Nie tolerujemy żadnego maltretowania zatrzymanych w Iraku. Nawet jeden taki wypadek to za dużo, gdziekolwiek by to było - oświadczył rzecznik ambasady, Jim Bullock.
Powiedzieliśmy jasno rządowi irackiemu, że jest niedopuszczalne, aby jakaś milicja lub jakaś społeczność kontrolowały resort bezpieczeństwa bądź nim kierowały - dodał Bullock. Rząd Iraku musi podjąć środki, aby zapewnić, że coś takiego więcej się nie powtórzy.
Zabrzmiało to jak riposta na wystąpienie Dżabbora, byłego dowódcy szyickich bojówek religijnych, od kwietnia kierującego MSW. Minister nie tylko bagatelizował sprawę, mówiąc, że więźniów ze śladami pobicia było "tylko pięciu, najwyżej siedmiu", ale także zdawał się dementować wtorkowe oświadczenie premiera Ibrahima Dżafariego, który jako jeden z pierwszych przyznał, iż więźniów głodzono i torturowano.
Ogromną większość więźniów w bunkrze stanowili arabscy sunnici. Iracka rebelia szerzy się właśnie wśród tej społeczności, uprzywilejowanej w czasach Saddama Husajna, ale politycy sunnicy zarzucają dominującym w nowych władzach szyitom, że pod pretekstem walki z partyzantką załatwiają prywatne porachunki, mszcząc się za lata dyskryminacji i aresztując swoich przeciwników politycznych.
Przywódcy arabskich sunnitów twierdzą też, że szyickie bojówki religijne, takie jak Organizacja Badr, którą do niedawna współkierował Dżabbor, dokonują skrytobójczych mordów.
Odkrycie podziemnej izby tortur zbiegło się w czasie z przyznaniem się przez Pentagon, że rok temu, podczas szturmu na opanowane przez rebeliantów miasto Faludża, wojska amerykańskie użyły przeciwko nim zapalających pocisków fosforowych, które spalają ludzkie ciało aż do kości.
Według relacji mediów brytyjskich i włoskich, od pocisków zapalających ucierpiała wtedy także cywilna ludność Faludży.

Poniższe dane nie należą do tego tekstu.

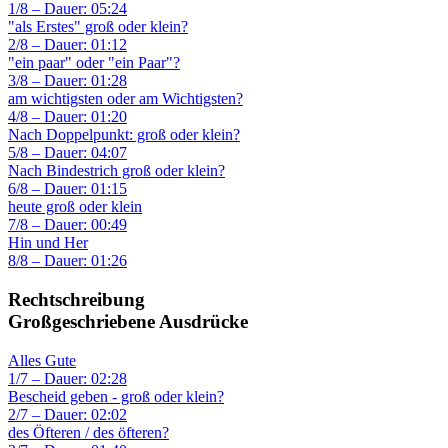
1/8 – Dauer: 05:24
"als Erstes" groß oder klein?
2/8 – Dauer: 01:12
"ein paar" oder "ein Paar"?
3/8 – Dauer: 01:28
am wichtigsten oder am Wichtigsten?
4/8 – Dauer: 01:20
Nach Doppelpunkt: groß oder klein?
5/8 – Dauer: 04:07
Nach Bindestrich groß oder klein?
6/8 – Dauer: 01:15
heute groß oder klein
7/8 – Dauer: 00:49
Hin und Her
8/8 – Dauer: 01:26
Rechtschreibung
Großgeschriebene Ausdrücke
Alles Gute
1/7 – Dauer: 02:28
Bescheid geben - groß oder klein?
2/7 – Dauer: 02:02
des Öfteren / des öfteren?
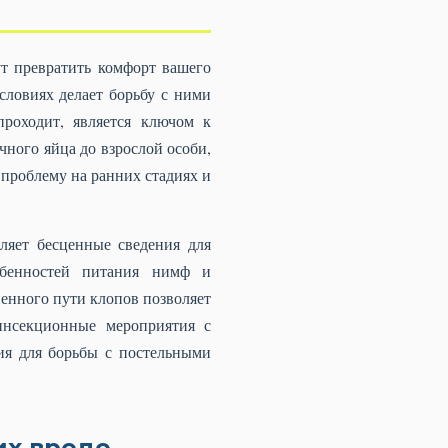
ут превратить комфорт вашего
словиях делает борьбу с ними
роходит, является ключом к
ного яйца до взрослой особи,
 проблему на ранних стадиях и
ляет бесценные сведения для
обенностей питания нимф и
енного пути клопов позволяет
инсекционные мероприятия с
ия для борьбы с постельными
их вреде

Dotychczas Amerykanie twierdzili, że pociski fosforowe służyły w Faludży tylko do oświetlania nocą terenu walk albo do robienia zasłon dymnych.

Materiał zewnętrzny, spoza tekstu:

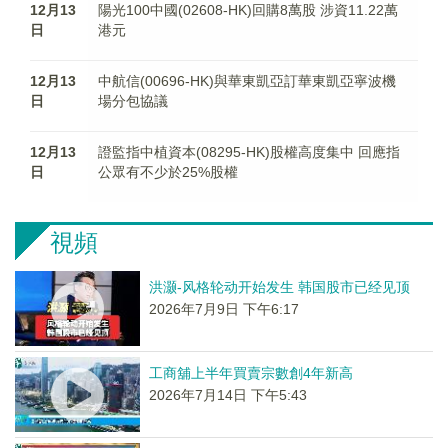
12月13
陽光100中國(02608-HK)回購8萬股 涉資11.22萬
日
港元
12月13
中航信(00696-HK)與華東凱亞訂華東凱亞寧波機
日
場分包協議
12月13
證監指中植資本(08295-HK)股權高度集中 回應指
日
公眾有不少於25%股權
視頻
洪灏-风格轮动开始发生 韩国股市已经见顶
2026年7月9日 下午6:17
工商舖上半年買賣宗數創4年新高
2026年7月14日 下午5:43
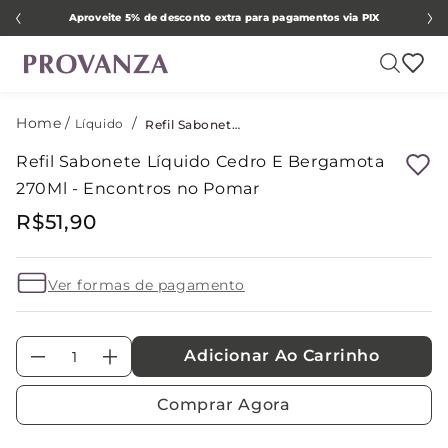
Aproveite 5% de desconto extra para pagamentos via PIX
Líquido
Refil Sabonete Líquido Cedro E Bergamota 270Ml - Encontros no Pomar
Refil Sabonete Líquido Cedro E Bergamota
270Ml - Encontros no Pomar
R$
51
,
90
Ver formas de pagamento
Adicionar Ao Carrinho
－
＋
Comprar Agora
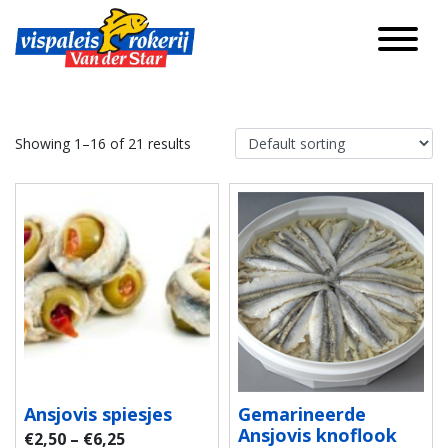
Showing 1–16 of 21 results
Ansjovis spiesjes
Gemarineerde
Ansjovis knoflook
€
2,50
–
€
6,25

Zdaniem analityków ujawnienie tortur w ośrodku irackiego MSW i przyznanie się do użycia broni zapalającej sprawia, że miesiąc przed wyborami powszechnymi w Iraku władze tego kraju i popierający je Waszyngton nie bardzo mogą występować w roli orędowników demokracji i praw człowieka, bo zamiast tego muszą najpierw zabiegać o własną wiarygodność.

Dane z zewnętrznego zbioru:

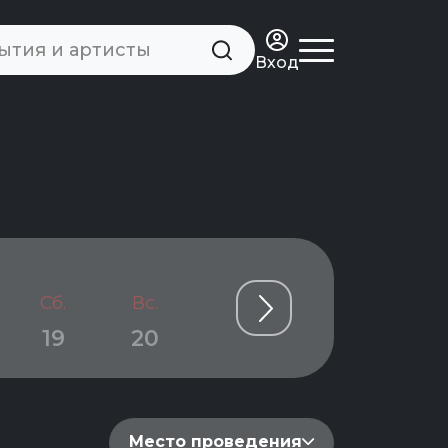
Вход
Сб.
Вс.
Пн.
Вт.
Ср.
19
20
21
22
23
Место проведения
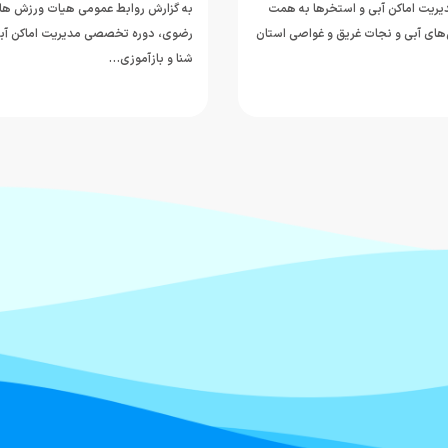
یت اماکن آبی و استخرها به همت
به گزارش روابط‌ عمومی هیات ورزش ها
ای آبی و نجات غریق و غواصی استان
رضوی، دوره تخصصی مدیریت اماکن آب
شنا و بازآموزی…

Niepowodzenia te mogą też osłabić obowiązujące obecnie oficjalne amerykańskie uzasadnienie operacji irackiej. Dwa i pół roku po obaleniu Saddama Husajna jako brutalnego dyktatora i ogłoszeniu, że w Iraku nastanie teraz era demokracji, Stany Zjednoczone wciąż zmagają się z rebelią, a na co dzień w kraju dominuje przemoc.
Informacje o torturowaniu więźniów przez rząd iracki mogą też zaszkodzić wyborom do parlamentu, rozpisanym na 15 grudnia.
To najgorsze, co mogło się zdarzyć Amerykanom i nowym władcom Iraku, bo podkopuje całą ich propagandę przeciwko staremu reżimowi - powiedział w Londynie Abdel-Bari Atwan, redaktor naczelny dziennika "Al-Kuds Al-Arabi".
Reżim Saddama nigdy nie udawał, że jest demokratyczny i że oręduje prawom człowieka. Ale Amerykanie występują jako przywódcy wolnego świata, a ci, co stosują tortury, reprezentują nowy Irak, który podobno ma być demokratyczny i bronić praw człowieka - dodał Atwan.